§ Instructions for the task
Reproduce every one of the rows below word for word, keeping each line and its characters unchanged.

§ Records for processing
* begin *
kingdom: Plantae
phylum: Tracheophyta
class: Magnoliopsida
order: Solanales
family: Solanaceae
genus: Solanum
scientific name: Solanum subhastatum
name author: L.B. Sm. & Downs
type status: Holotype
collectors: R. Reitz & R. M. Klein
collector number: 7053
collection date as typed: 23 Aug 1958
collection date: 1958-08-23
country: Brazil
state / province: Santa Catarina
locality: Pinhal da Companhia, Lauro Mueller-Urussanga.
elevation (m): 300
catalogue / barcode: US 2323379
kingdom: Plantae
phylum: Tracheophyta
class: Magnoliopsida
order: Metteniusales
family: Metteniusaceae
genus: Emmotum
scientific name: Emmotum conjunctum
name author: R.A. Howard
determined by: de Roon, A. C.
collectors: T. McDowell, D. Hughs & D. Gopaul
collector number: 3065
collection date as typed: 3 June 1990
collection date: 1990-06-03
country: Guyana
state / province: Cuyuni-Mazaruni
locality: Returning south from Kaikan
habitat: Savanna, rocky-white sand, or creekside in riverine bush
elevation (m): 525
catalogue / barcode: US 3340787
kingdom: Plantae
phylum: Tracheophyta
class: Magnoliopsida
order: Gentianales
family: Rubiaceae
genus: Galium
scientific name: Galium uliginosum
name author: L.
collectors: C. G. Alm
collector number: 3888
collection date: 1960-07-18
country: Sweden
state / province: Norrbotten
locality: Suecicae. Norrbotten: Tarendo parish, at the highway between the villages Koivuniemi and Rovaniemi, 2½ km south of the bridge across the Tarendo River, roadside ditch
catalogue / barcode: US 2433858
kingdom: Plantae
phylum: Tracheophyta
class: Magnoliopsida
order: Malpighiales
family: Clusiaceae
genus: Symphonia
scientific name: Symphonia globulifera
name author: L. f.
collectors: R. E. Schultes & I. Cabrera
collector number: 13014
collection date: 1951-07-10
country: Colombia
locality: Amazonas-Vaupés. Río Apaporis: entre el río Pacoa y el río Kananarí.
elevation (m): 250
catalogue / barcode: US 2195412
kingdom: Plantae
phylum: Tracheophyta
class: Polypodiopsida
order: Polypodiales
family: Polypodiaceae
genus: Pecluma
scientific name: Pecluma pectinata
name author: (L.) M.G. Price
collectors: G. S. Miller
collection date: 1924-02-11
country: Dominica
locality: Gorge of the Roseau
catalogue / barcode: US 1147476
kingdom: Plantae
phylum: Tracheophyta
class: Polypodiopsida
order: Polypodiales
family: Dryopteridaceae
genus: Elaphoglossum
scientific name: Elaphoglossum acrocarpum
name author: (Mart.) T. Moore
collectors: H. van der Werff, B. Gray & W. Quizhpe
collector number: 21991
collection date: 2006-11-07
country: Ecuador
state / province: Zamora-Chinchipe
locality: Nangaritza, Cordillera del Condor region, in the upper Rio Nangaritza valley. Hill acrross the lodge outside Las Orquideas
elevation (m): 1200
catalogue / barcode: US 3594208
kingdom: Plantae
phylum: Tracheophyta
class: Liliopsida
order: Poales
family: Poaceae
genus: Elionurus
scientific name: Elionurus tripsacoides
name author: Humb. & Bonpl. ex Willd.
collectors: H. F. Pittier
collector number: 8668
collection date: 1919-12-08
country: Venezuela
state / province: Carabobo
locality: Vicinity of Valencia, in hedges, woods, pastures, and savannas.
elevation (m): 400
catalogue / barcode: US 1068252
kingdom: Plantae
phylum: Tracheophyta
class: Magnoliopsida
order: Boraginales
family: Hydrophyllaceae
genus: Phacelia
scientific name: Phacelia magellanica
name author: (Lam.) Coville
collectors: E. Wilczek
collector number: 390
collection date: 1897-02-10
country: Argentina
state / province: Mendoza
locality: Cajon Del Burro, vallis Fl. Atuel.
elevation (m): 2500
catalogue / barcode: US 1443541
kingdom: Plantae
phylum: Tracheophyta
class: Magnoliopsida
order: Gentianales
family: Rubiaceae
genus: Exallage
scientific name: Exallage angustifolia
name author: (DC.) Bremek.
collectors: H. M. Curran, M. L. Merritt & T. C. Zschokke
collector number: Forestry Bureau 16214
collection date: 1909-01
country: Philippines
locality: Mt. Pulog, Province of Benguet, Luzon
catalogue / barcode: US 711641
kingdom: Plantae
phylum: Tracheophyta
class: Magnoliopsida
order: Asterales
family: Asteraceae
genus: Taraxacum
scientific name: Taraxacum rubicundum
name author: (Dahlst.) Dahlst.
* end *
§ Solution to the problem
kingdom: Plantae
phylum: Tracheophyta
class: Magnoliopsida
order: Solanales
family: Solanaceae
genus: Solanum
scientific name: Solanum subhastatum
name author: L.B. Sm. & Downs
type status: Holotype
collectors: R. Reitz & R. M. Klein
collector number: 7053
collection date as typed: 23 Aug 1958
collection date: 1958-08-23
country: Brazil
state / province: Santa Catarina
locality: Pinhal da Companhia, Lauro Mueller-Urussanga.
elevation (m): 300
catalogue / barcode: US 2323379
kingdom: Plantae
phylum: Tracheophyta
class: Magnoliopsida
order: Metteniusales
family: Metteniusaceae
genus: Emmotum
scientific name: Emmotum conjunctum
name author: R.A. Howard
determined by: de Roon, A. C.
collectors: T. McDowell, D. Hughs & D. Gopaul
collector number: 3065
collection date as typed: 3 June 1990
collection date: 1990-06-03
country: Guyana
state / province: Cuyuni-Mazaruni
locality: Returning south from Kaikan
habitat: Savanna, rocky-white sand, or creekside in riverine bush
elevation (m): 525
catalogue / barcode: US 3340787
kingdom: Plantae
phylum: Tracheophyta
class: Magnoliopsida
order: Gentianales
family: Rubiaceae
genus: Galium
scientific name: Galium uliginosum
name author: L.
collectors: C. G. Alm
collector number: 3888
collection date: 1960-07-18
country: Sweden
state / province: Norrbotten
locality: Suecicae. Norrbotten: Tarendo parish, at the highway between the villages Koivuniemi and Rovaniemi, 2½ km south of the bridge across the Tarendo River, roadside ditch
catalogue / barcode: US 2433858
kingdom: Plantae
phylum: Tracheophyta
class: Magnoliopsida
order: Malpighiales
family: Clusiaceae
genus: Symphonia
scientific name: Symphonia globulifera
name author: L. f.
collectors: R. E. Schultes & I. Cabrera
collector number: 13014
collection date: 1951-07-10
country: Colombia
locality: Amazonas-Vaupés. Río Apaporis: entre el río Pacoa y el río Kananarí.
elevation (m): 250
catalogue / barcode: US 2195412
kingdom: Plantae
phylum: Tracheophyta
class: Polypodiopsida
order: Polypodiales
family: Polypodiaceae
genus: Pecluma
scientific name: Pecluma pectinata
name author: (L.) M.G. Price
collectors: G. S. Miller
collection date: 1924-02-11
country: Dominica
locality: Gorge of the Roseau
catalogue / barcode: US 1147476
kingdom: Plantae
phylum: Tracheophyta
class: Polypodiopsida
order: Polypodiales
family: Dryopteridaceae
genus: Elaphoglossum
scientific name: Elaphoglossum acrocarpum
name author: (Mart.) T. Moore
collectors: H. van der Werff, B. Gray & W. Quizhpe
collector number: 21991
collection date: 2006-11-07
country: Ecuador
state / province: Zamora-Chinchipe
locality: Nangaritza, Cordillera del Condor region, in the upper Rio Nangaritza valley. Hill acrross the lodge outside Las Orquideas
elevation (m): 1200
catalogue / barcode: US 3594208
kingdom: Plantae
phylum: Tracheophyta
class: Liliopsida
order: Poales
family: Poaceae
genus: Elionurus
scientific name: Elionurus tripsacoides
name author: Humb. & Bonpl. ex Willd.
collectors: H. F. Pittier
collector number: 8668
collection date: 1919-12-08
country: Venezuela
state / province: Carabobo
locality: Vicinity of Valencia, in hedges, woods, pastures, and savannas.
elevation (m): 400
catalogue / barcode: US 1068252
kingdom: Plantae
phylum: Tracheophyta
class: Magnoliopsida
order: Boraginales
family: Hydrophyllaceae
genus: Phacelia
scientific name: Phacelia magellanica
name author: (Lam.) Coville
collectors: E. Wilczek
collector number: 390
collection date: 1897-02-10
country: Argentina
state / province: Mendoza
locality: Cajon Del Burro, vallis Fl. Atuel.
elevation (m): 2500
catalogue / barcode: US 1443541
kingdom: Plantae
phylum: Tracheophyta
class: Magnoliopsida
order: Gentianales
family: Rubiaceae
genus: Exallage
scientific name: Exallage angustifolia
name author: (DC.) Bremek.
collectors: H. M. Curran, M. L. Merritt & T. C. Zschokke
collector number: Forestry Bureau 16214
collection date: 1909-01
country: Philippines
locality: Mt. Pulog, Province of Benguet, Luzon
catalogue / barcode: US 711641
kingdom: Plantae
phylum: Tracheophyta
class: Magnoliopsida
order: Asterales
family: Asteraceae
genus: Taraxacum
scientific name: Taraxacum rubicundum
name author: (Dahlst.) Dahlst.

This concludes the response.